This breach is massive, but there are steps you can take to figure out what to do.

First things first, head to the Equifax Security 2017 page to make sure you're a victim. There's a good chance you're on the list. I know I was. So now what?

Step 1:

Equifax is offering one year of fraud monitoring to everybody. Just click enroll on the page that tells you you may be a victim. Because so many people are enrolling, you may be given a date to enroll at a later sate. Just be patient and sign up when you're allowed. Regardless of what you've heard or read, enrolling doesn't mean you can't take legal action later.

Step 2:

Each credit bureau allows you to sign up for a 90 day initial fraud alert. When you sign up with one credit bureau, they'll alert the other two. Right now, Experian's signup page appears to be down.

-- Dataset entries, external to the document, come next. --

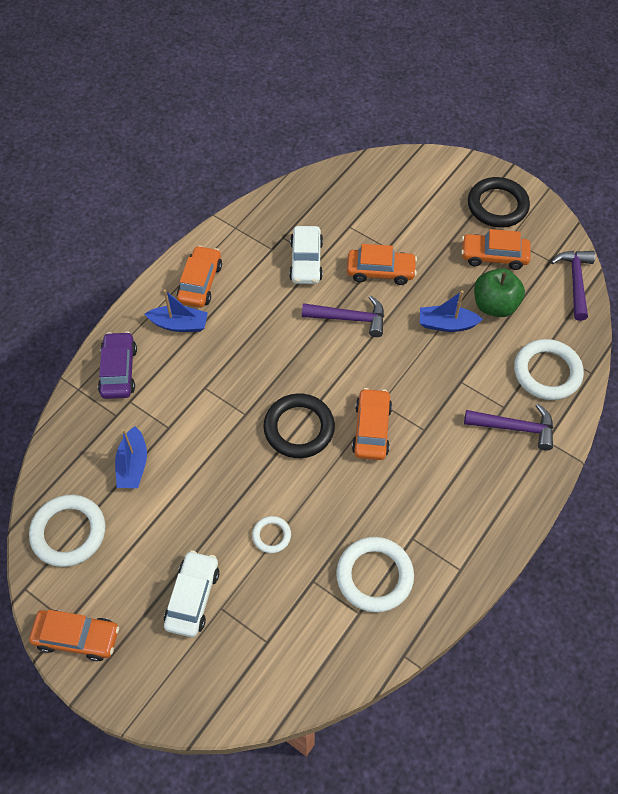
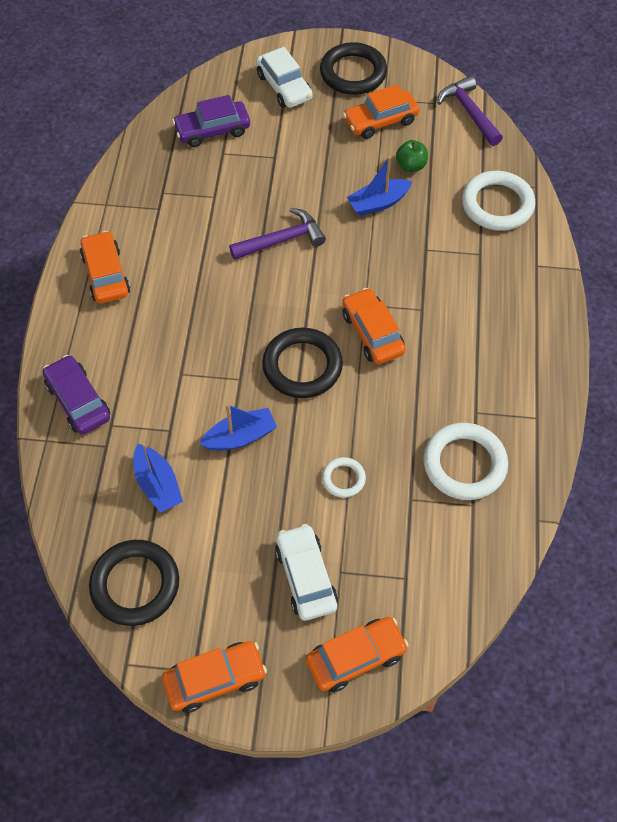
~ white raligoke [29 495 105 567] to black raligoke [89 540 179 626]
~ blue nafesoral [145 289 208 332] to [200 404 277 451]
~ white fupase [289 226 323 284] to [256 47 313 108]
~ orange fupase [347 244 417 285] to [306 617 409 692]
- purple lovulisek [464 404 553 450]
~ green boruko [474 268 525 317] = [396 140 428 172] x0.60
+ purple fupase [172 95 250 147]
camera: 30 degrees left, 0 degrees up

But Both Equifax and Transunion allow you fill out a form. Equifax's, if you trust them, is the easiest to use.

Just scroll to the bottom of and click request a fraud alert. Alerts force credits to verify you're really you before extending credit.

Step 3...

is for extreme cases. Not just an alert but a security freeze. A security freeze prevents credit, loans and services from being approved in your name until you unfreeze your account. Similar process, just scroll down to place a security freeze at the bottom of Equifax's website and fill out the form.

Remember you can also request free copies of your credit report each year at or you can use apps like credit karma which will help keep an eye on things at no charge.